One way to help your equine become less anxious about their time working with humans is to be very predictable with lots of good things happening, so that they don’t worry about getting in trouble or about the humans asking for something uncomfortable/scary.
Many new clicker trainers get so excited about all that they can get their horses to do without force, that they don’t take the time to get their cues clear and reliable. They move too quickly to a new behavior and the equines get very good at guessing according to what the human is doing. But when the human stops moving for long, the equine starts guessing more (the beginnings of an extinction burst).
In order to create more predictability, utilize a routine for your training sessions.
- Getting horse out of their pen and haltering: Practice name recall, self haltering, moving forward and halt as you get them through a gate and close it.
- Leading horse to grooming/tack up area: Set up a couple prompts like a mat or target to practice leading, stationing, forward to target.
- Grooming and tacking up horse at liberty: let the horse eat timothy mush with occasional treats for standing with head forward while you work. If they can’t stand still long, take them for a short walk practicing touch and then come back and continue grooming. Repeat as needed.
- Practice voluntary hoof handling near the tack up area. Keep training sessions to under 5 minutes for new or difficult behaviors.
- Set up a pattern of cones and other behavior prompts that you can practice a part of every day you work with your equine.
- Add in a more stressful behavior (like shots or trailer loading) in the middle of your training day so that your equine has had time to relax in to their work, and then they still have time to relax with easy behaviors (like touching targets or rolling balls) afterwards.
- Walking back to their pen is part of the training session. Use a high RoR and add in behaviors they seem to like on the way back to their pen.
- Practicing going up to gates, stopping, going through and halter removal are all behaviors that you can put on cue with practice.
- Leave your horse in an area they can eat a jackpot of good food without any other animals bothering them. Then turn them out with their friends.
There’s a big difference between pinned back ears and ears that are pointed back but not tight against the head. Pinned ears indicate that a horse wants distance between itself and whatever is close.
Backward ears can indicate confusion, a little frustration, or uncertainty.

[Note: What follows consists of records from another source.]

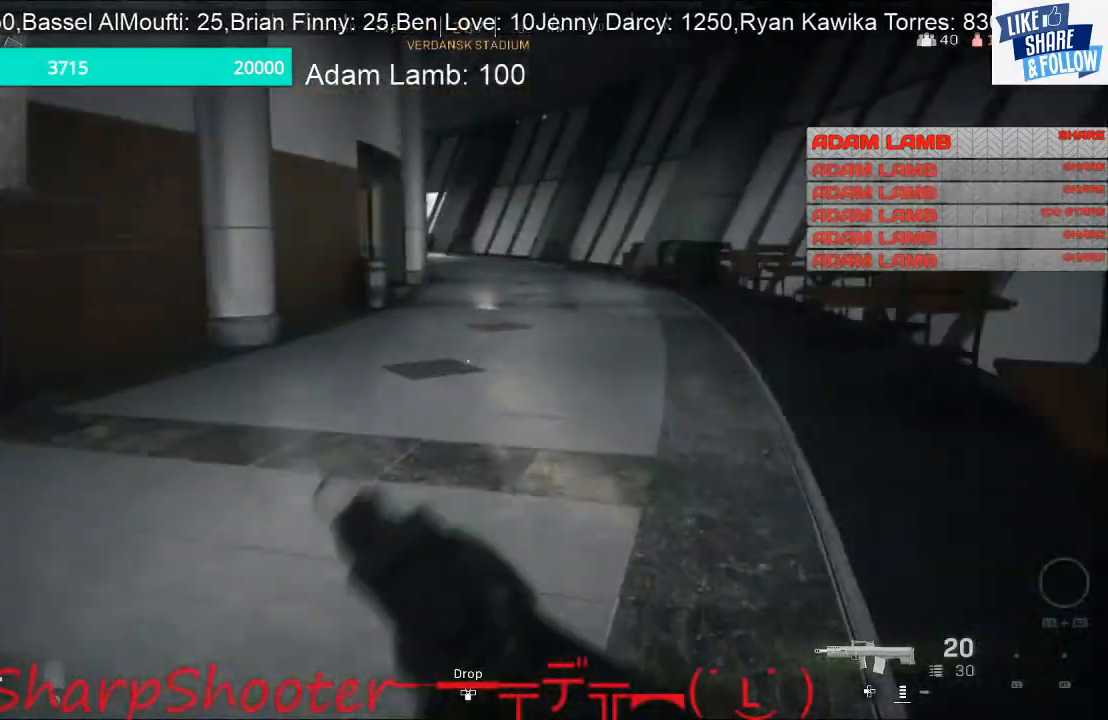
{"buttons": [], "left_stick": "up", "right_stick": "right", "events": [[267, "right_stick", "right"]]}
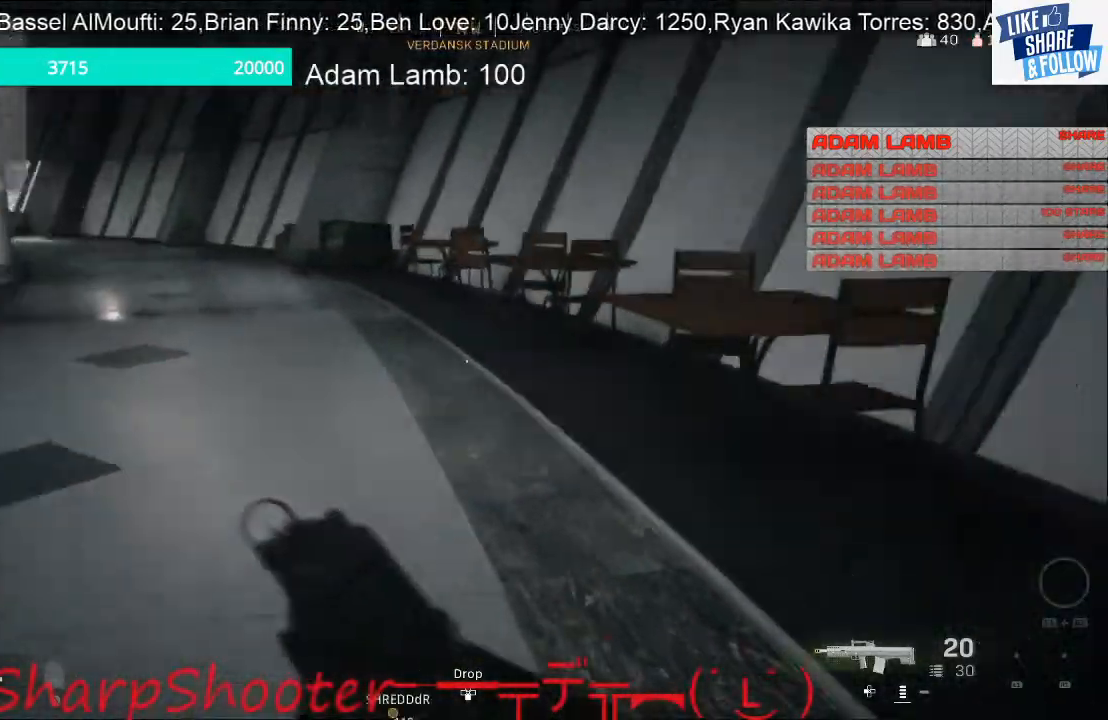
{"buttons": [], "left_stick": "up", "right_stick": "left", "events": [[300, "right_stick", "center"], [500, "right_stick", "left"]]}
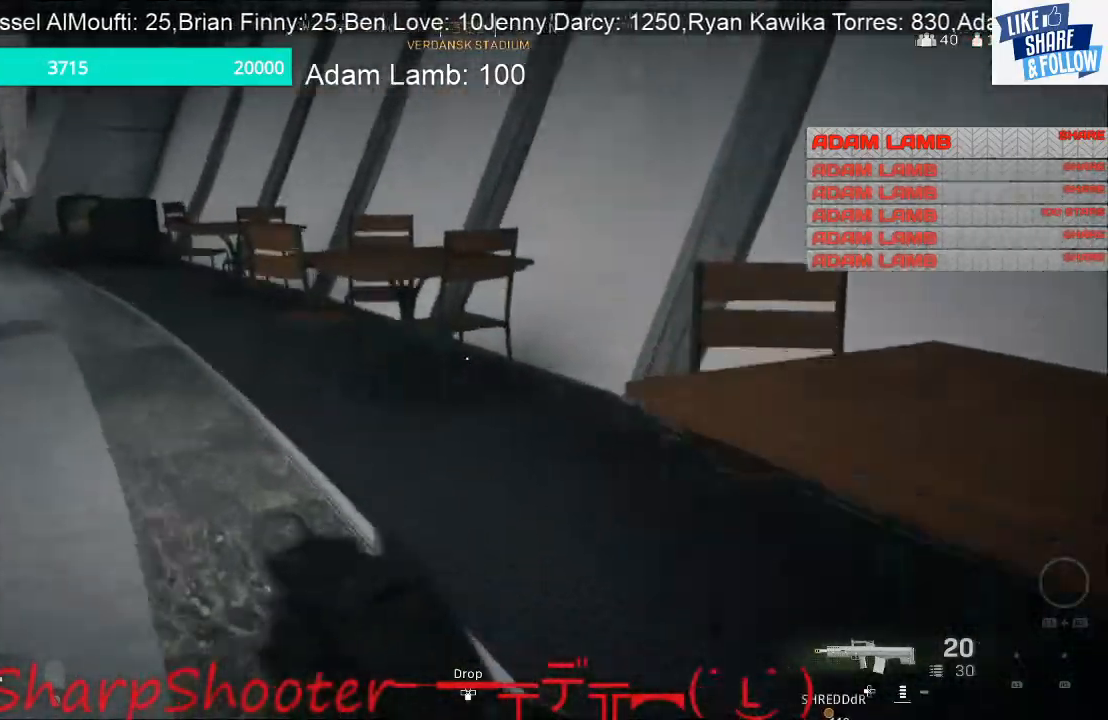
{"buttons": [], "left_stick": "up", "right_stick": "left", "events": [[333, "right_stick", "center"], [500, "right_stick", "left"]]}
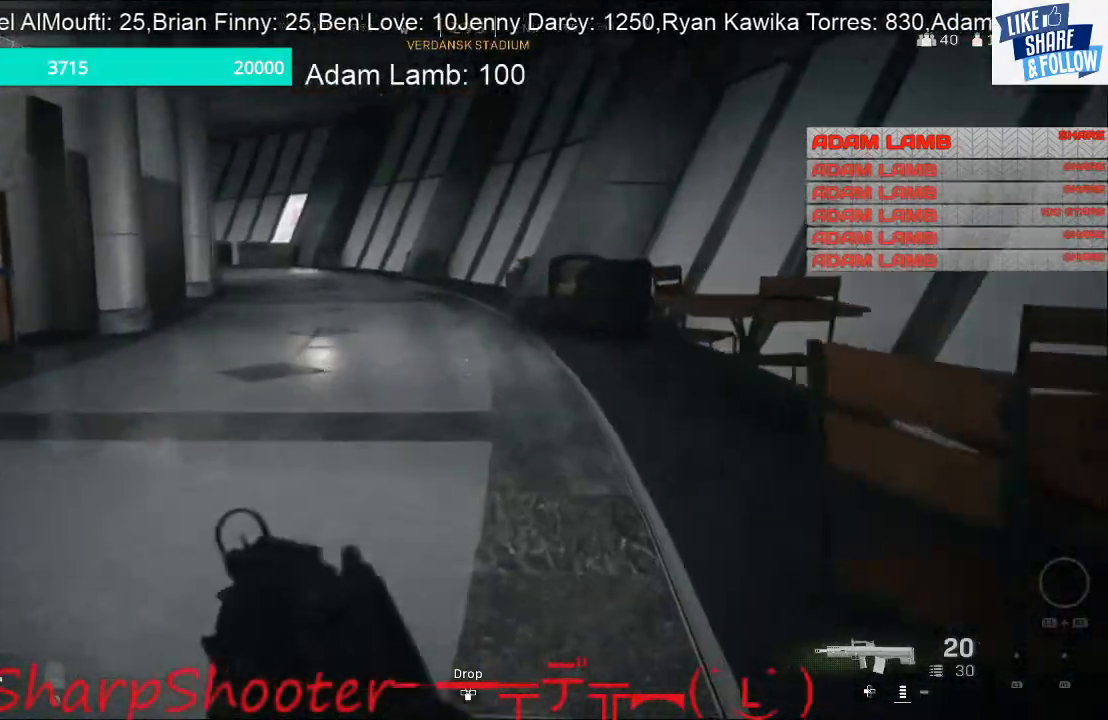
{"buttons": [], "left_stick": "right", "right_stick": "left", "events": [[167, "left_stick", "up-right"], [400, "left_stick", "right"]]}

All are types of stress where cortisol and dopamine are preparing the horse for movement. As trainers, it’s our job to reassure the horse that they are safe, nothing bad is going to happen and simplify the situation so the horse can stay under the Fear threshold and keep thinking rather than reacting.
Of course ears pinned means the human needs to retreat and consider what has upset the horse to the point they think they need to defend themselves.